Atlanta is a hotbed for young fintech companies that are putting down roots and growing. From start-ups to organizations looking to expand their reach from Europe to the U.S., Atlanta is a thriving market.
“Smaller fintechs are of great value and tremendous idea stimulators. They all start from the same school of thought—a market problem has been identified and they are figuring out how to create a solution that solves the problem for the customer or the consumer. It isn’t necessarily about creating a technology, but rather about solving a problem,” says Bruce Lowthers, co-chief operating officer of financial technology company FIS, chair of ATPC and chair of the P20 conference. “In London and Atlanta there has been and continues to be a culture of organizations doing this. Just like in my start-up days, there was a sense of community seeing peers and colleagues around town making things happen, launching new ideas and solving problems, and making a difference.”
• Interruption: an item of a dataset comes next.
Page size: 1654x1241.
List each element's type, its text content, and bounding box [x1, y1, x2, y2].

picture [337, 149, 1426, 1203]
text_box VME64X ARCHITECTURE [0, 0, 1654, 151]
These young companies are supported by initiatives such as FinTech Atlanta which hosted an “Innovation Alley” and awarded $50,000 to a start up at its recent FinTech South event. P20 is also focused on boosting early stage fintechs and will be bringing a group together at its October conference to exchange ideas and learn from more established organizations, including those based in the U.K., which is known for its fintech-friendly “sandboxes.”
“In the U.K., if you have a young fintech the government gives you room to explore and grow before they regulate you. They allow you to innovate without taking a hammer and hitting you with regulatory rules while the company is tender and can’t handle it,” says H. West Richards, founder of P20 and executive director of ATPC. “This is something we are promoting in the U.S. so this will be a topic that will be discussed and explored at the conference.”
The Department for International Trade, the commercial arm of the U.K.’s Foreign Office, works with U.K.-based businesses to help them succeed in international markets. Kristen Hirst, vice consul of trade and investment, says when U.K. companies set their sights on the U.S., Atlanta competes with markets like New York. The DIT has been working closely with P20 to bring over growing fintech companies to the October conference so they can see how the payments ecosystem works in Atlanta.
“If you look at the recent U.K. companies that have set up in Atlanta, the most recent one is PPRO, they are one of the fastest growing U.K. fintechs and they chose Atlanta for their operation,” Hirst says. “In the work that I do, we are really interested in helping those growing British fintechs look at Atlanta when they look at the U.S. At the next P20 conference in October, we want to bring a number of companies over and give them an audience with the big players.”
FeatureSpace, a leader in Adaptive Behavioral Analytics with offices in Cambridge and London, U.K., recently set up shop in midtown Atlanta. The company is the creator of the ARIC platform, a real-time, machine learning software system developed out of the University of Cambridge that has been deployed to organizations in more than 180 countries. Its clients include Atlanta-based payments processor TSYS, which wanted to integrate a machine learning fraud solution into their platform.
“Partnering with Featurespace allowed us to quickly bring an innovative new fraud solution to our clients. This would have been very challenging to do without their core functionality—a machine-learning platform,” says Justin Griggs, group executive in strategy and commercialization and global product and innovation at TSYS. “TSYS Foresight ScoreSM with Featurespace is a great example, where an established payments company and a young fintech company combined powers to address a market need that would have been difficult for either company to address independently.”
Fledgling fintechs are driving innovation in the market by developing new and fresh ideas and partnering with established organizations, such as TSYS, to bring these emerging technologies to market. P20 is aimed at encouraging these partnerships and the growth of young start-ups through its annual conference.
“For young companies to succeed, they must have access to buyers and the P20 is designed to allow innovators access to potential buyers and buyers access to innovation,” Griggs says. “The P20 strives to incorporate fresh new ideas with existing solutions in an effort to bring new products to market faster. It is critical that young-stage startups have strategic guidance available to succeed. The networking opportunities and the content available will easily make the P20 one of the most significant events available for young start-ups.”